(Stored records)
▽

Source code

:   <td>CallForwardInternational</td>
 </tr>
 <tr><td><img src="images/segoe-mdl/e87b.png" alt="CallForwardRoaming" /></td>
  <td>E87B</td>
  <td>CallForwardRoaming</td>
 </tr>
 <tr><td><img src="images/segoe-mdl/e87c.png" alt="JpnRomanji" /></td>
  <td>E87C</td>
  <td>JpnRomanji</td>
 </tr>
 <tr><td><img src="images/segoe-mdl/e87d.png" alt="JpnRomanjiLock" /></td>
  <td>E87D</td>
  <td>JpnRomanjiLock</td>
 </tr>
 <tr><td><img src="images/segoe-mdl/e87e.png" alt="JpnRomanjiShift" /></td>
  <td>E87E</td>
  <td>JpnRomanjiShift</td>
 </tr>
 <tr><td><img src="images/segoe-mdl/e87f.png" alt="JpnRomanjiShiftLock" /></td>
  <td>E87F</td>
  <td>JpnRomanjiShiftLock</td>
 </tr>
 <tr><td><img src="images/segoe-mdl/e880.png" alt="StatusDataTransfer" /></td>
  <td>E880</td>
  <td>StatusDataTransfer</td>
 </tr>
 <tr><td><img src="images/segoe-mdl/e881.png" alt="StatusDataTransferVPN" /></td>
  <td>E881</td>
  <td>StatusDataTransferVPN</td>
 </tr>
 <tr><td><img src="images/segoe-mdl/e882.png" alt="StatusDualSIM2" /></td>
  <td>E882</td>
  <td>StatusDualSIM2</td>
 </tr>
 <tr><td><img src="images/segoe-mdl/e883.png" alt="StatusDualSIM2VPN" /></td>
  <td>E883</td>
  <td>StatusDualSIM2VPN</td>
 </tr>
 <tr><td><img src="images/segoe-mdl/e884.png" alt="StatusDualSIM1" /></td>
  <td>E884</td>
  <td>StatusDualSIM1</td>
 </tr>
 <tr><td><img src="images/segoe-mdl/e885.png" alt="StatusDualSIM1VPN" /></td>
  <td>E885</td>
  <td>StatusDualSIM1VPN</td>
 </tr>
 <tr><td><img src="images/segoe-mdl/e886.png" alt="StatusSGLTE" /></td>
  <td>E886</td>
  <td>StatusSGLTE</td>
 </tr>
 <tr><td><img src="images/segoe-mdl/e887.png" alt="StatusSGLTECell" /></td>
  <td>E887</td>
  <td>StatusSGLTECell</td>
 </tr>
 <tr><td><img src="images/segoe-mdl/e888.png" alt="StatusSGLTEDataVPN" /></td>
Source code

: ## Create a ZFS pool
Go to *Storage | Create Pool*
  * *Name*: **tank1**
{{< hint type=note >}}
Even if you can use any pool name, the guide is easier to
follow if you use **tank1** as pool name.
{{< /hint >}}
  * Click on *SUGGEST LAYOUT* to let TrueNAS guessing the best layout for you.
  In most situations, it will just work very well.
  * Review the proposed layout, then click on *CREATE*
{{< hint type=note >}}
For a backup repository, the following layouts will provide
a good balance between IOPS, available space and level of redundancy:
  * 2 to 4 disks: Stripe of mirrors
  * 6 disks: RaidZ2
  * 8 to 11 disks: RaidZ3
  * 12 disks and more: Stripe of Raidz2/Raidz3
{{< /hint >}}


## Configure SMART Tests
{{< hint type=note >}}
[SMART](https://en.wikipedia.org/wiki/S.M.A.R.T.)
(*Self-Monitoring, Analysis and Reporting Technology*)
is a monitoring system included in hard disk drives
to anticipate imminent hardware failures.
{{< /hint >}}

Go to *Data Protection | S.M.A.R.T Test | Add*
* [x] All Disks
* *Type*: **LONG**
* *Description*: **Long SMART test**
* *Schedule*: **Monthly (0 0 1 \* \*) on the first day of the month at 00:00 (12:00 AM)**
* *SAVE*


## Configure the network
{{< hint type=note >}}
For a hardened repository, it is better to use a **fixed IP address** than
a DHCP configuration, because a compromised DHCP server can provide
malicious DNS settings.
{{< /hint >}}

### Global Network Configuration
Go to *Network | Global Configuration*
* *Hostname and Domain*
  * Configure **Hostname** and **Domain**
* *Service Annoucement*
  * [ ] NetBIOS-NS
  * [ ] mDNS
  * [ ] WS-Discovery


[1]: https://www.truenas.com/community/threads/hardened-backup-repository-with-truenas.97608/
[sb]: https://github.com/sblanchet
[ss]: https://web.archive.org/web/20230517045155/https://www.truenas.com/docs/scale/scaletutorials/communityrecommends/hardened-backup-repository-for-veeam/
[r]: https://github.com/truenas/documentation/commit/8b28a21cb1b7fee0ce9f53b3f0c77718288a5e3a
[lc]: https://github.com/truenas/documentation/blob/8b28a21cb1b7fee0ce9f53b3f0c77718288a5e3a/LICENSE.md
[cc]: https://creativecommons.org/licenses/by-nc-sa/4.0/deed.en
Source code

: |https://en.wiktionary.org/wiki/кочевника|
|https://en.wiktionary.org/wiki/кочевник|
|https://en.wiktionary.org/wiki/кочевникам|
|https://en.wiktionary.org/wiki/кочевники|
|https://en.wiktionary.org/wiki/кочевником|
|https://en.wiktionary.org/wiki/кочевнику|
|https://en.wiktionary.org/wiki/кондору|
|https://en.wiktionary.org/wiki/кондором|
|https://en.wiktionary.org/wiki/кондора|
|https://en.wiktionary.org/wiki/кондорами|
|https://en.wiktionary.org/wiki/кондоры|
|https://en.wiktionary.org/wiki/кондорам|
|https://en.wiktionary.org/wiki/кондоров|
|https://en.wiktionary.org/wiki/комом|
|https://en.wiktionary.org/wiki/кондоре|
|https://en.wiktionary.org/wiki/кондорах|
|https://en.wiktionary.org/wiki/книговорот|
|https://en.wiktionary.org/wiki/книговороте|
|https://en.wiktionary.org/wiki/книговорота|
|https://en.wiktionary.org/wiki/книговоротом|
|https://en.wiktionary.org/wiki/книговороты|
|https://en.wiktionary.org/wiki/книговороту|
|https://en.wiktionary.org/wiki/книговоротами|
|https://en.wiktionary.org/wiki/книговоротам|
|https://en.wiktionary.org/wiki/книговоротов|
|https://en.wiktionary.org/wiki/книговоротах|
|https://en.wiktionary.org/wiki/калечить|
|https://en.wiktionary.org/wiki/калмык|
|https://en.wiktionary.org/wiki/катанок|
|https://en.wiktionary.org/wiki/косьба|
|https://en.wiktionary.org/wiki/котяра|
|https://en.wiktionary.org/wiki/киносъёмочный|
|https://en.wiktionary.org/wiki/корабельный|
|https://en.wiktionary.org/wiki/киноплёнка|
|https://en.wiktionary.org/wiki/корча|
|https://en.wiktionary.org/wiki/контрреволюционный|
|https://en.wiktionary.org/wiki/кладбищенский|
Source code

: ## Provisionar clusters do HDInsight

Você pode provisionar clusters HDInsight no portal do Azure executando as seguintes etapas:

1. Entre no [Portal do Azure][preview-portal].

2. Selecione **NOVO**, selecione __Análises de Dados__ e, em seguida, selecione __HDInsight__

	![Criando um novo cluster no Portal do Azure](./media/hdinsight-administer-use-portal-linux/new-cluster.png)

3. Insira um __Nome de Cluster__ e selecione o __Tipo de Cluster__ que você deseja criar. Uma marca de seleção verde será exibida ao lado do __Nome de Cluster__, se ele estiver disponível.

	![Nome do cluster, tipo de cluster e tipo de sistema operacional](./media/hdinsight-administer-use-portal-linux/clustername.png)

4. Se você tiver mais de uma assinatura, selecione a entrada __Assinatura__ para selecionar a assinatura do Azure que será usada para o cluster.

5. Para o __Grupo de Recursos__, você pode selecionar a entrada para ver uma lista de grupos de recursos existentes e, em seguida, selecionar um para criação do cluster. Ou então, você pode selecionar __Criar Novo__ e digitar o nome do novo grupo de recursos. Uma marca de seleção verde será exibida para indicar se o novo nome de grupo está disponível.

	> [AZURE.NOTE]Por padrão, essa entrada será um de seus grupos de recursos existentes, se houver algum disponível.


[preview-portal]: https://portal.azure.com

△

Description of the task:
What do the lines above say from the one containing "11 disks: RaidZ3" down to the one containing "### Global Network Configuration"? Return them exactly, both end lines included, and only them.

Task output:
  * 8 to 11 disks: RaidZ3
  * 12 disks and more: Stripe of Raidz2/Raidz3
{{< /hint >}}


## Configure SMART Tests
{{< hint type=note >}}
[SMART](https://en.wikipedia.org/wiki/S.M.A.R.T.)
(*Self-Monitoring, Analysis and Reporting Technology*)
is a monitoring system included in hard disk drives
to anticipate imminent hardware failures.
{{< /hint >}}

Go to *Data Protection | S.M.A.R.T Test | Add*
* [x] All Disks
* *Type*: **LONG**
* *Description*: **Long SMART test**
* *Schedule*: **Monthly (0 0 1 \* \*) on the first day of the month at 00:00 (12:00 AM)**
* *SAVE*


## Configure the network
{{< hint type=note >}}
For a hardened repository, it is better to use a **fixed IP address** than
a DHCP configuration, because a compromised DHCP server can provide
malicious DNS settings.
{{< /hint >}}

### Global Network Configuration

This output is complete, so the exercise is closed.